Portfolios of “growth” funds are concentrated in low BtM stocks, but “value” funds hold stocks across the entire BtM spectrum—more than half of all value funds hold a larger share of low BtM stocks than high BtM stocks, and only 7% hold more than 25% of their portfolio in high BtM stocks.
Even funds with an explicit value objective hold a larger share of low BtM stocks than high BtM stocks in their portfolios. This bias is present in other value/growth measures, such as the earnings-to-price and dividend-to-price ratios.
While there are some micro/small/midcap funds, the vast majority of mutual funds holds very large stocks.
The fund-level distributions of other factor characteristics (momentum, profitability and investment growth) also exhibit little variation across funds—the distributions of other characteristics are more symmetric and clustered around scores of 3. For example, the mean mutual fund has a momentum score of 3.28, a profitability score of 3.17 and an investment score of 3.08, and few funds have scores below 2 and above 4. This suggests funds do not systematically target these characteristics.
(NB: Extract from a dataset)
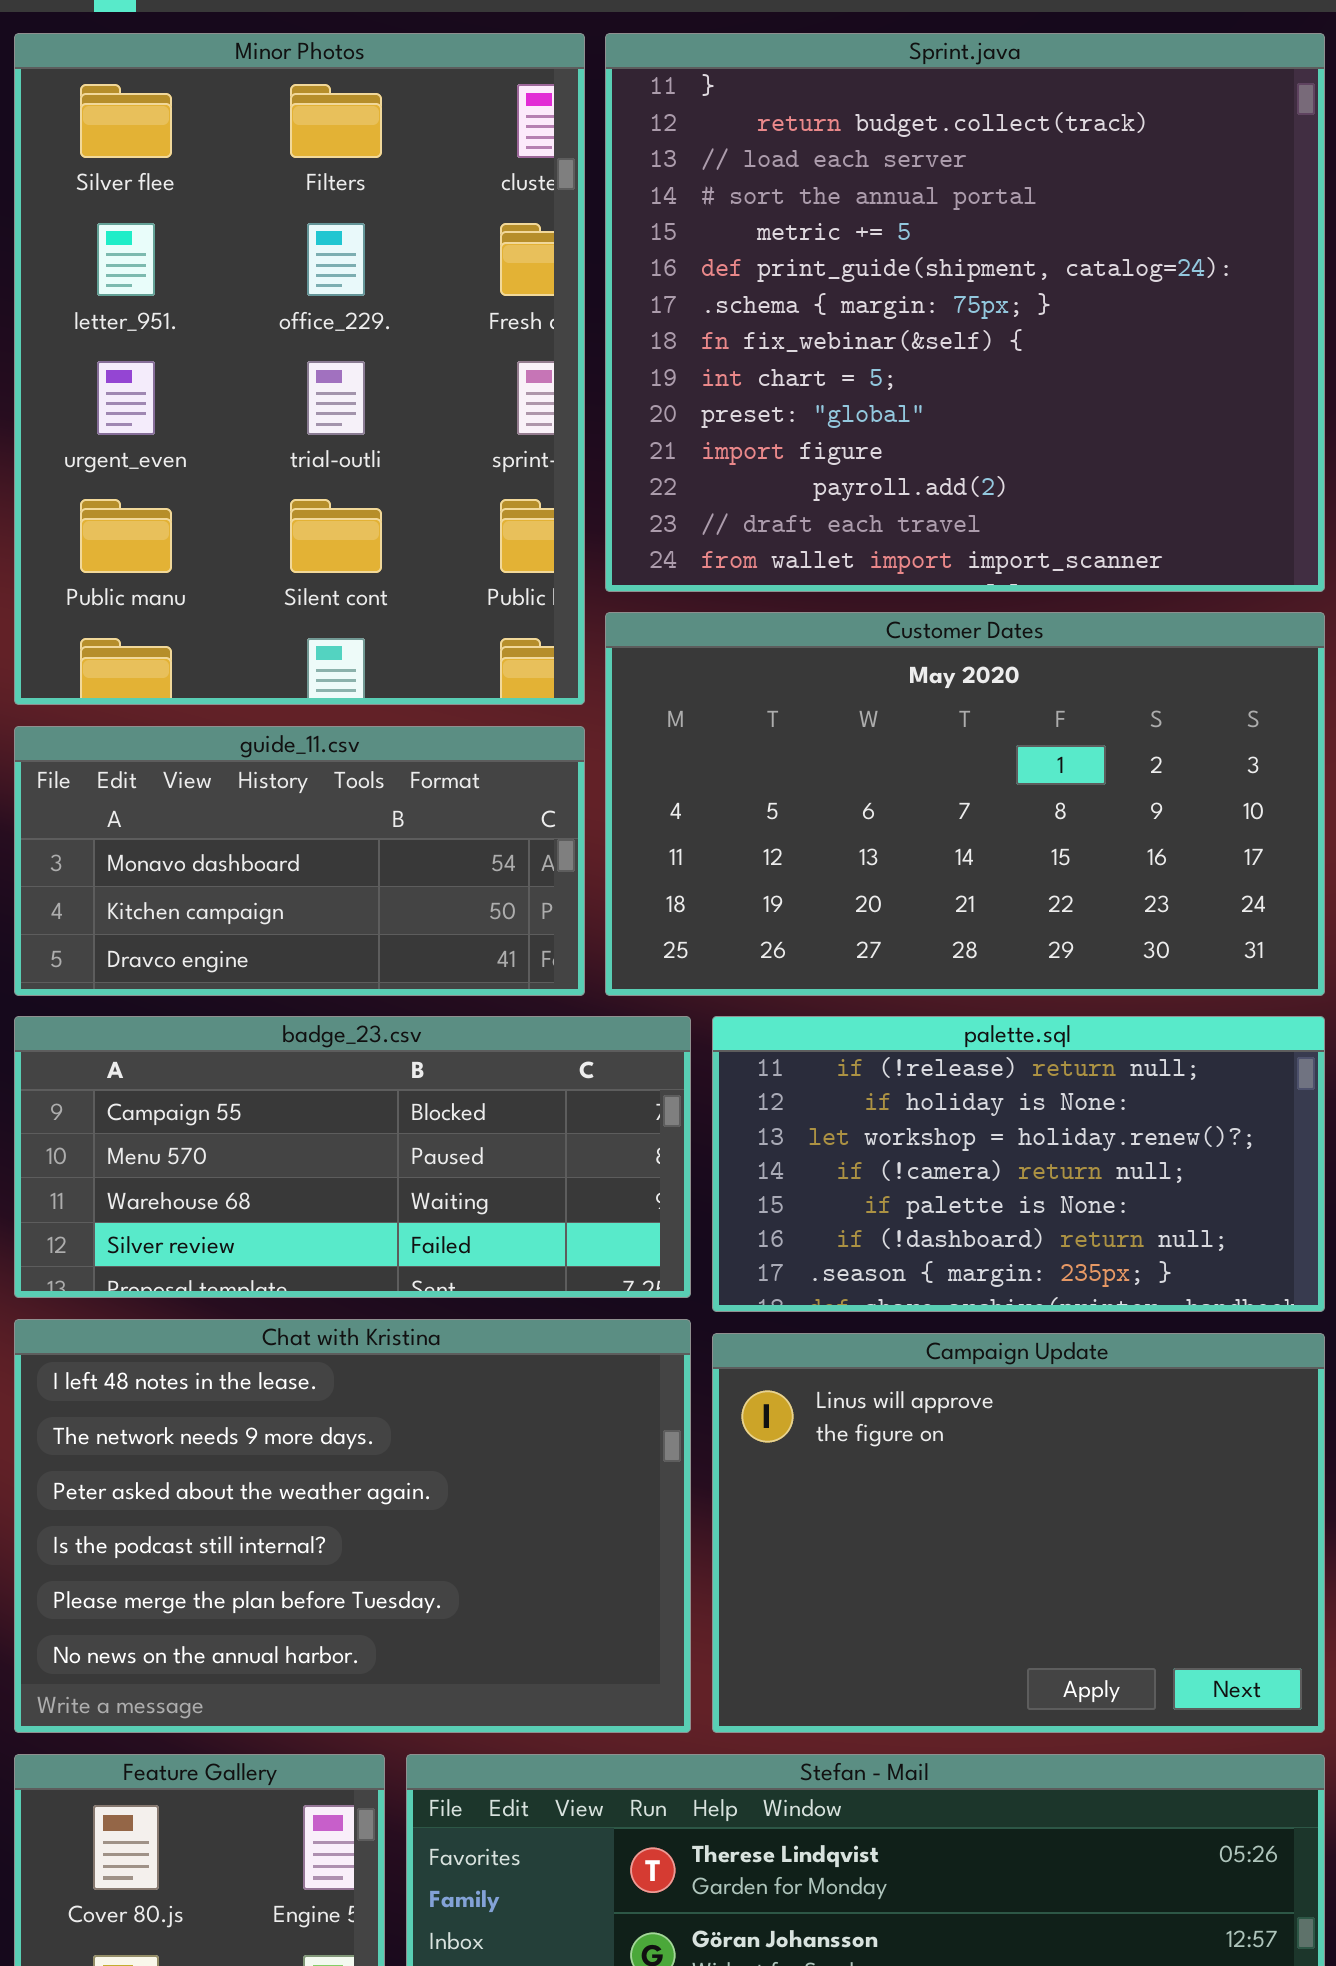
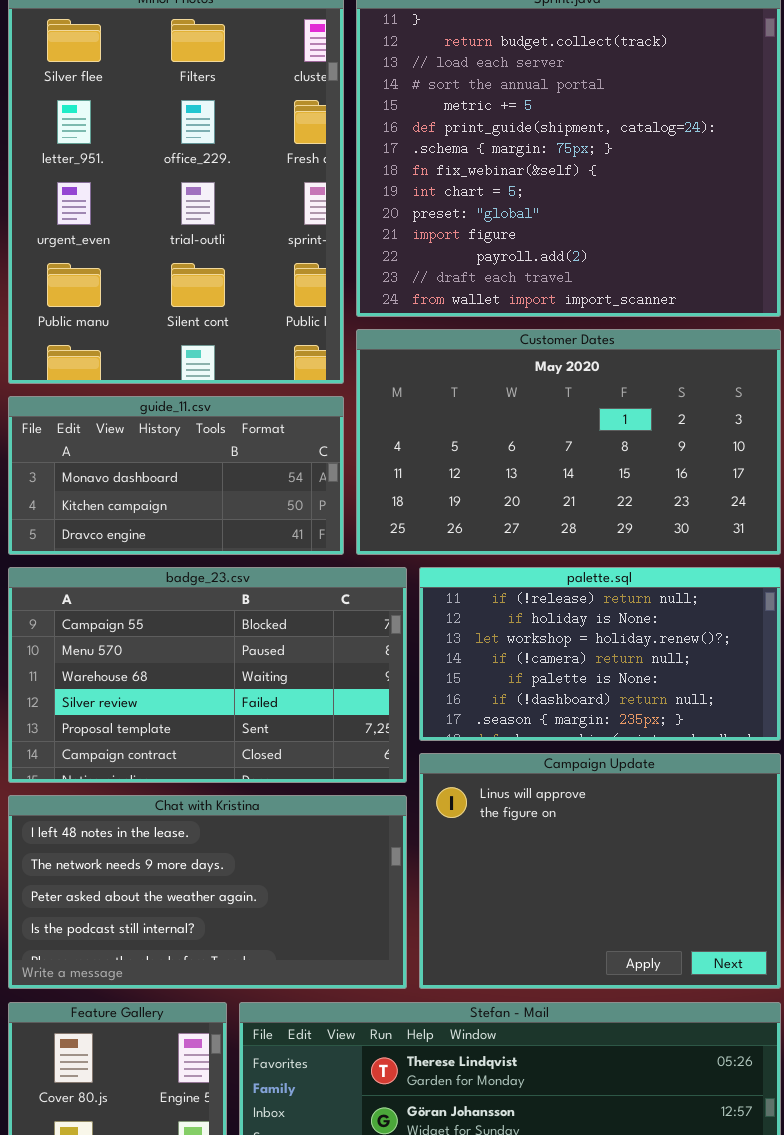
badge_23.csv: [14,1016,691,1298] -> [8,567,407,783], resized
Chat with Kristina: [14,1319,691,1733] -> [8,795,407,989], resized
The characteristics distributions of ETFs and hedge funds do not differ significantly from those of mutual funds.
Summing Up
Lettau, Ludvigson and Manoel concluded: “Our results suggest that active mutual funds do not systematically hold the stocks with characteristics associated with high returns and thus are unlikely to contribute to any shrinking of factor premia during the sample period.”
They did caution that, while their sample of mutual funds and ETFs was exhaustive, they only observed portfolio holdings of a very small subset of small hedge funds. Thus, they could not rule out that (larger) hedge funds tilt their portfolios toward profitable characteristics.
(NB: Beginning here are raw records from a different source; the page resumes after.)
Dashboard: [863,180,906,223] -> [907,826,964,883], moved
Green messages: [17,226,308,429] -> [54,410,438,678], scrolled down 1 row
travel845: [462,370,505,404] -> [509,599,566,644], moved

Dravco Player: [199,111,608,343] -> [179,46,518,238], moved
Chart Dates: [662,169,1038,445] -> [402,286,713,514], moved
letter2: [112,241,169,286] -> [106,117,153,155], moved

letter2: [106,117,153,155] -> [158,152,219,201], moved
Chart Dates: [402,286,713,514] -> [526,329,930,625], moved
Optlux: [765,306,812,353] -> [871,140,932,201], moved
The authors’ findings have important implications for investors: You cannot rely on a fund’s name or even its stated objective when seeking exposure to factor characteristics. You have to take a deeper dive and look into the fund’s actual holdings.
It was interesting to note that, of the 10 funds with the highest BtM score, three were from Dimensional Fund Advisors (their U.S. small value, targeted value and large value funds), and a fourth was a fund for which they are the subadvisor, a large value fund (scores between 4.0 and 4.1).